El ser humano, decía Nietzsche, es el único animal que puede prometer,
porque eso significa garantizar una continuidad futura, en un mundo en el que,
como decía Heráclito, por naturaleza lo único constante es precisamente el movimiento,
incluido el movimiento de los sentimientos, su cambio con el tiempo. Dicha promesa exige un trabajo
constante de los esposos sobre sí mismos y sus tendencias naturales, y sobre sus propios sentimientos, sobre todo
porque ambos seguramente trabajan fuera, y particularmente en los matrimonios
jóvenes y cuando la pasión inicial se entibia o desaparece, dejando en el mejor de los casos un resto maravilloso de amistad y ternura.
Igual que
con los celos, pasa con el deseo de unirse si quiera por una noche o unos días a
una persona distinta a aquella a la que prometimos atención erótica en
exclusiva.

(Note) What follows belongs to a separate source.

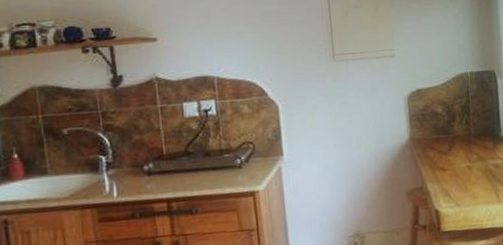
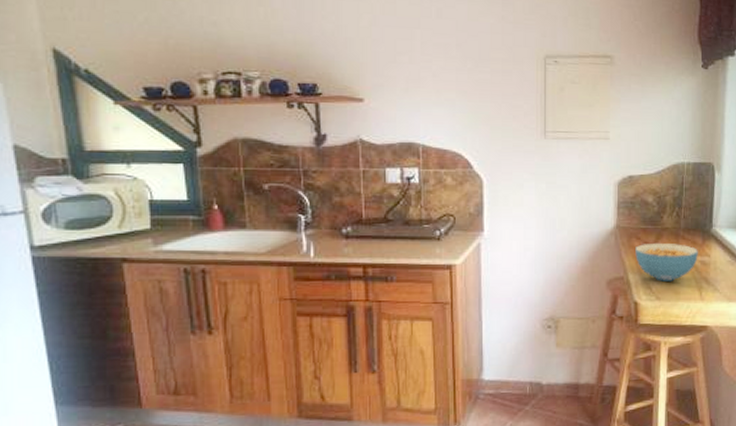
cereal bowl: none [430,150,491,188] -> present [635,242,698,281]

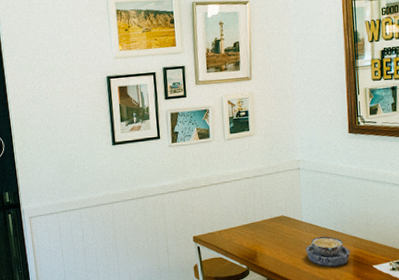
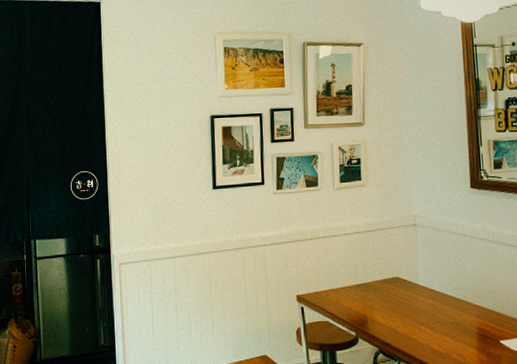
bowl: present [305,236,351,267] -> none [422,303,474,340]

El problema no es sentir ese deseo, que es perfectamente natural y
universal, sino saber qué hacer con él, si reprimirlo, sublimarlo o realizarlo.
Ese poder no depende del temperamento heredado, sino del carácter moral, si es
que se tiene y manda. Si además ese carácter moral está dirigido por una voluntad
racional, haremos probablemente lo correcto.